Entries provided:
[Start of section]

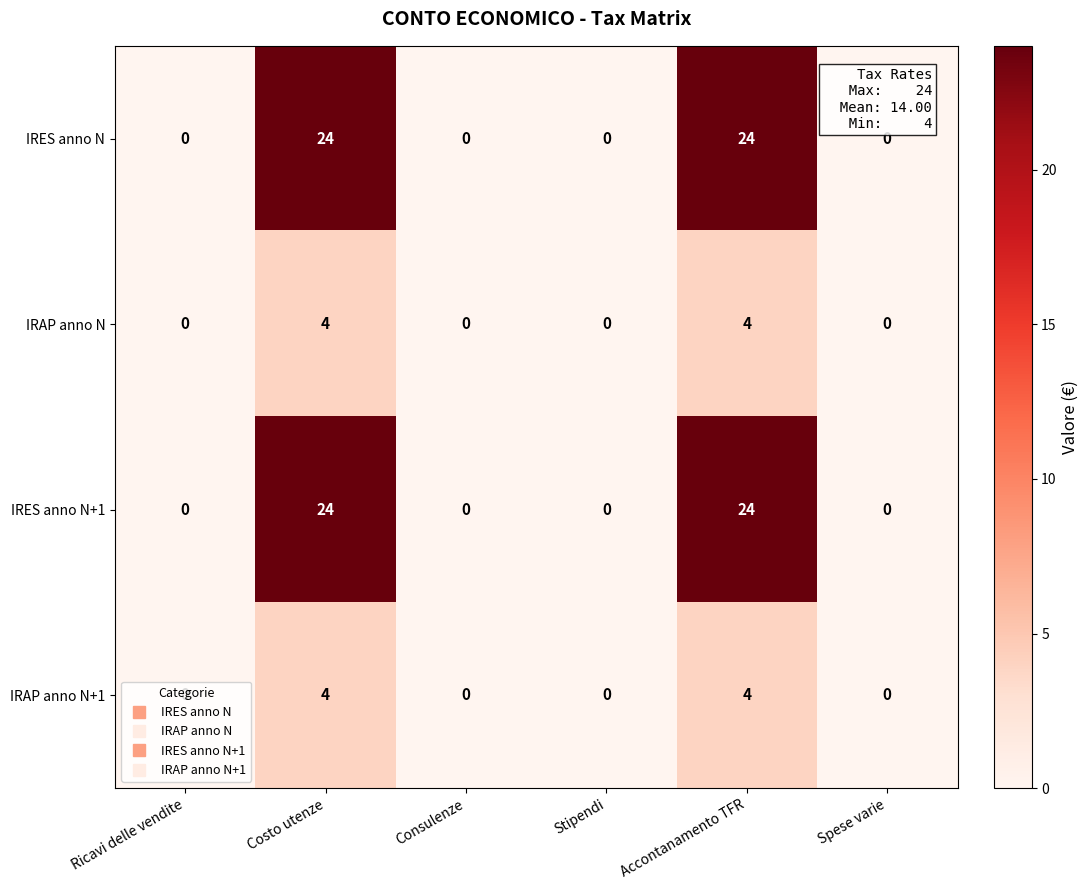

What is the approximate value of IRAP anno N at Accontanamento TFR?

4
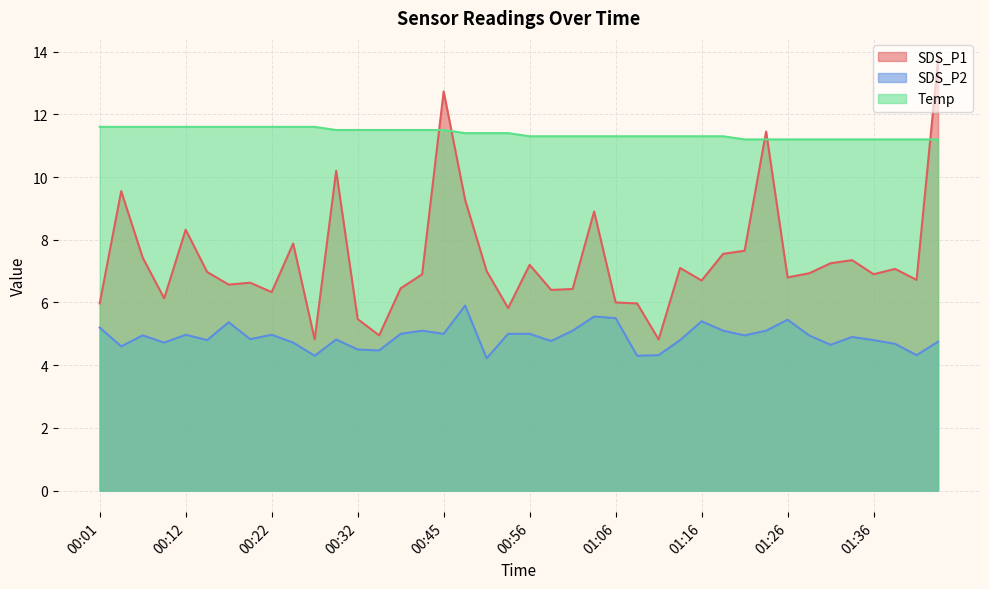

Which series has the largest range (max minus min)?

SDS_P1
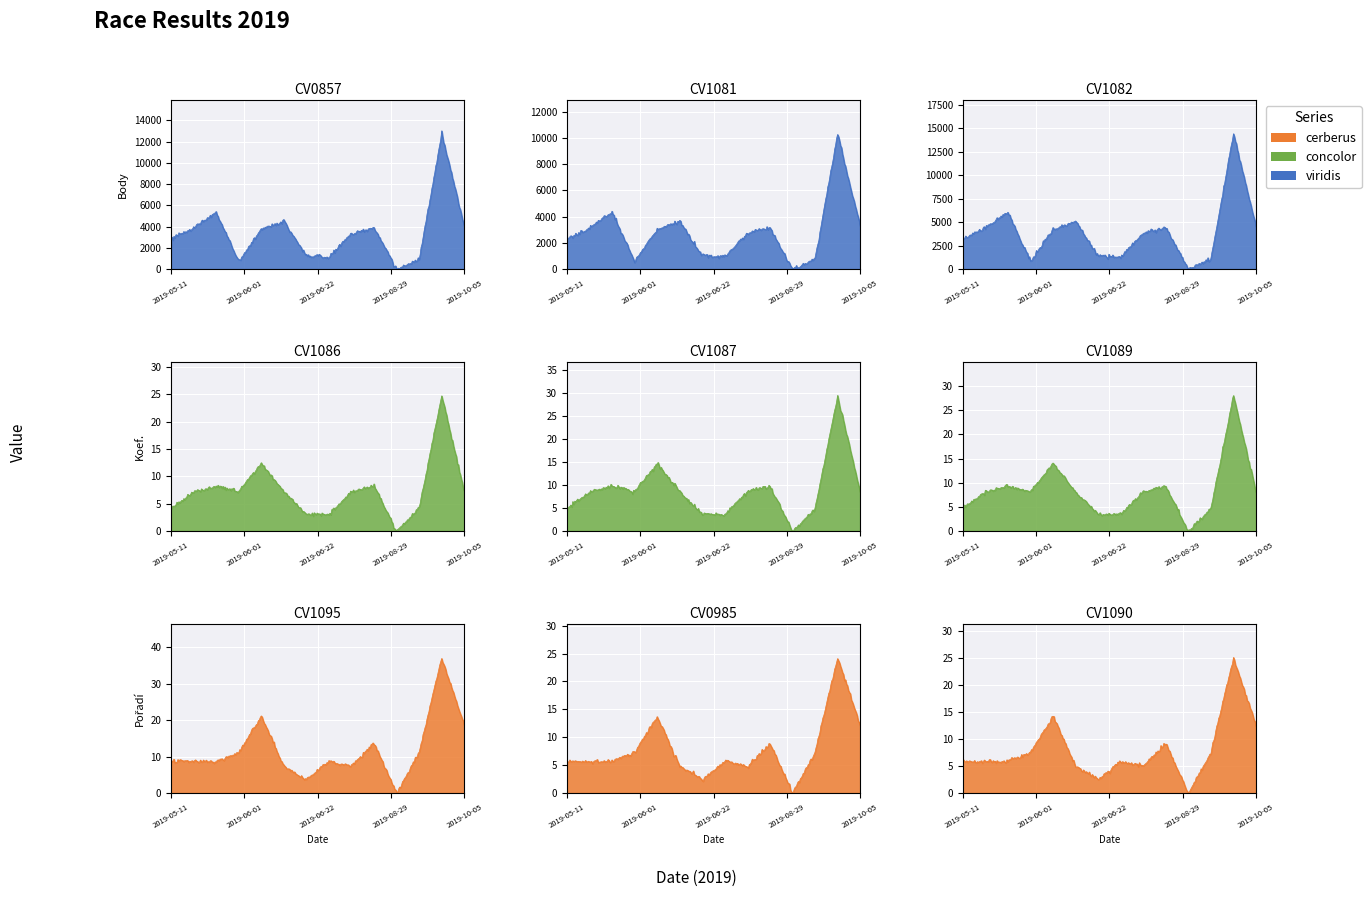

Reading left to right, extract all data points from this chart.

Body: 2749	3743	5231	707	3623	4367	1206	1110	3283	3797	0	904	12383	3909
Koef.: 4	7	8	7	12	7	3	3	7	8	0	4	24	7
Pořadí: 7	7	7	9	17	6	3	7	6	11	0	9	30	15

[End of section]
[Start of section]

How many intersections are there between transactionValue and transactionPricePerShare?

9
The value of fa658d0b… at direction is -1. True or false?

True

[End of section]

Aim of the task: Collect every line from the entries above that contains the word "True", copying each line in full.

Task answer:
The value of fa658d0b… at direction is -1. True or false?
True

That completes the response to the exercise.